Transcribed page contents
——
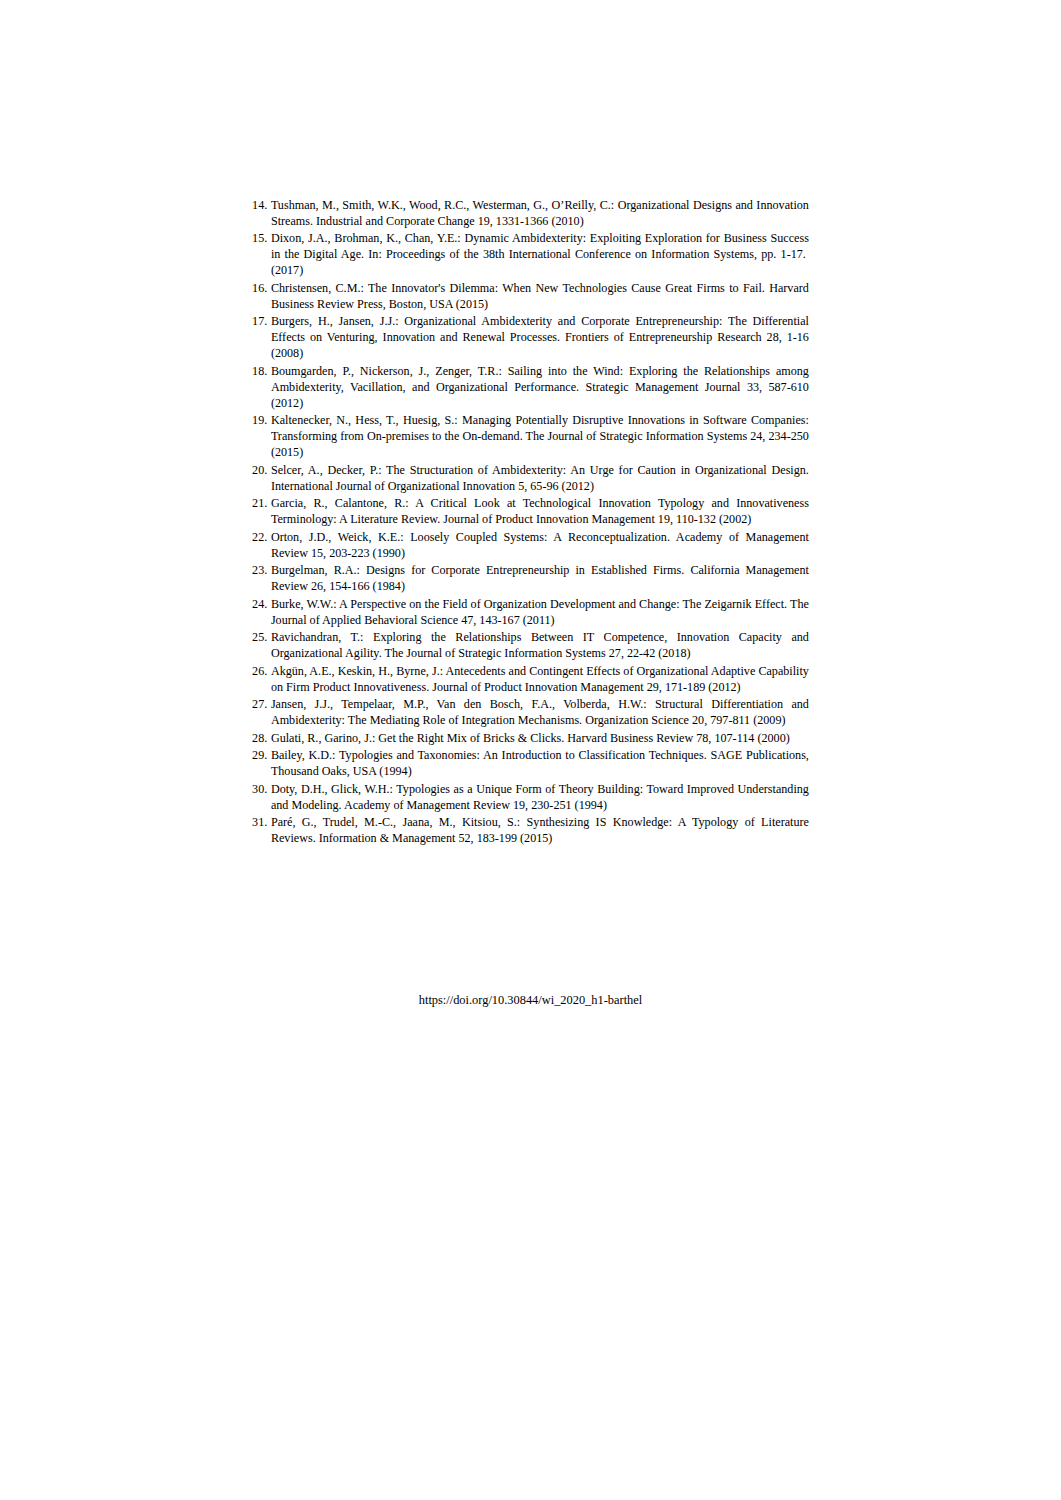Tushman, M., Smith, W.K., Wood, R.C., Westerman, G., O’Reilly, C.: Organizational Designs and Innovation Streams. Industrial and Corporate Change 19, 1331-1366 (2010)
Dixon, J.A., Brohman, K., Chan, Y.E.: Dynamic Ambidexterity: Exploiting Exploration for Business Success in the Digital Age. In: Proceedings of the 38th International Conference on Information Systems, pp. 1-17. (2017)
Christensen, C.M.: The Innovator's Dilemma: When New Technologies Cause Great Firms to Fail. Harvard Business Review Press, Boston, USA (2015)
Burgers, H., Jansen, J.J.: Organizational Ambidexterity and Corporate Entrepreneurship: The Differential Effects on Venturing, Innovation and Renewal Processes. Frontiers of Entrepreneurship Research 28, 1-16 (2008)
Boumgarden, P., Nickerson, J., Zenger, T.R.: Sailing into the Wind: Exploring the Relationships among Ambidexterity, Vacillation, and Organizational Performance. Strategic Management Journal 33, 587-610 (2012)
Kaltenecker, N., Hess, T., Huesig, S.: Managing Potentially Disruptive Innovations in Software Companies: Transforming from On-premises to the On-demand. The Journal of Strategic Information Systems 24, 234-250 (2015)
Selcer, A., Decker, P.: The Structuration of Ambidexterity: An Urge for Caution in Organizational Design. International Journal of Organizational Innovation 5, 65-96 (2012)
Garcia, R., Calantone, R.: A Critical Look at Technological Innovation Typology and Innovativeness Terminology: A Literature Review. Journal of Product Innovation Management 19, 110-132 (2002)
Orton, J.D., Weick, K.E.: Loosely Coupled Systems: A Reconceptualization. Academy of Management Review 15, 203-223 (1990)
Burgelman, R.A.: Designs for Corporate Entrepreneurship in Established Firms. California Management Review 26, 154-166 (1984)
Burke, W.W.: A Perspective on the Field of Organization Development and Change: The Zeigarnik Effect. The Journal of Applied Behavioral Science 47, 143-167 (2011)
Ravichandran, T.: Exploring the Relationships Between IT Competence, Innovation Capacity and Organizational Agility. The Journal of Strategic Information Systems 27, 22-42 (2018)
Akgün, A.E., Keskin, H., Byrne, J.: Antecedents and Contingent Effects of Organizational Adaptive Capability on Firm Product Innovativeness. Journal of Product Innovation Management 29, 171-189 (2012)
Jansen, J.J., Tempelaar, M.P., Van den Bosch, F.A., Volberda, H.W.: Structural Differentiation and Ambidexterity: The Mediating Role of Integration Mechanisms. Organization Science 20, 797-811 (2009)
Gulati, R., Garino, J.: Get the Right Mix of Bricks & Clicks. Harvard Business Review 78, 107-114 (2000)
Bailey, K.D.: Typologies and Taxonomies: An Introduction to Classification Techniques. SAGE Publications, Thousand Oaks, USA (1994)
Doty, D.H., Glick, W.H.: Typologies as a Unique Form of Theory Building: Toward Improved Understanding and Modeling. Academy of Management Review 19, 230-251 (1994)
Paré, G., Trudel, M.-C., Jaana, M., Kitsiou, S.: Synthesizing IS Knowledge: A Typology of Literature Reviews. Information & Management 52, 183-199 (2015)
https://doi.org/10.30844/wi_2020_h1-barthel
——
WHAT TO PRODUCE
Hand back the exact lines from the start of the entries to the line with "Burgelman, R.A.: Designs", both ends kept and pictures left out.

SOLUTION TO THIS PROBLEM
Tushman, M., Smith, W.K., Wood, R.C., Westerman, G., O’Reilly, C.: Organizational Designs and Innovation Streams. Industrial and Corporate Change 19, 1331-1366 (2010)
Dixon, J.A., Brohman, K., Chan, Y.E.: Dynamic Ambidexterity: Exploiting Exploration for Business Success in the Digital Age. In: Proceedings of the 38th International Conference on Information Systems, pp. 1-17. (2017)
Christensen, C.M.: The Innovator's Dilemma: When New Technologies Cause Great Firms to Fail. Harvard Business Review Press, Boston, USA (2015)
Burgers, H., Jansen, J.J.: Organizational Ambidexterity and Corporate Entrepreneurship: The Differential Effects on Venturing, Innovation and Renewal Processes. Frontiers of Entrepreneurship Research 28, 1-16 (2008)
Boumgarden, P., Nickerson, J., Zenger, T.R.: Sailing into the Wind: Exploring the Relationships among Ambidexterity, Vacillation, and Organizational Performance. Strategic Management Journal 33, 587-610 (2012)
Kaltenecker, N., Hess, T., Huesig, S.: Managing Potentially Disruptive Innovations in Software Companies: Transforming from On-premises to the On-demand. The Journal of Strategic Information Systems 24, 234-250 (2015)
Selcer, A., Decker, P.: The Structuration of Ambidexterity: An Urge for Caution in Organizational Design. International Journal of Organizational Innovation 5, 65-96 (2012)
Garcia, R., Calantone, R.: A Critical Look at Technological Innovation Typology and Innovativeness Terminology: A Literature Review. Journal of Product Innovation Management 19, 110-132 (2002)
Orton, J.D., Weick, K.E.: Loosely Coupled Systems: A Reconceptualization. Academy of Management Review 15, 203-223 (1990)
Burgelman, R.A.: Designs for Corporate Entrepreneurship in Established Firms. California Management Review 26, 154-166 (1984)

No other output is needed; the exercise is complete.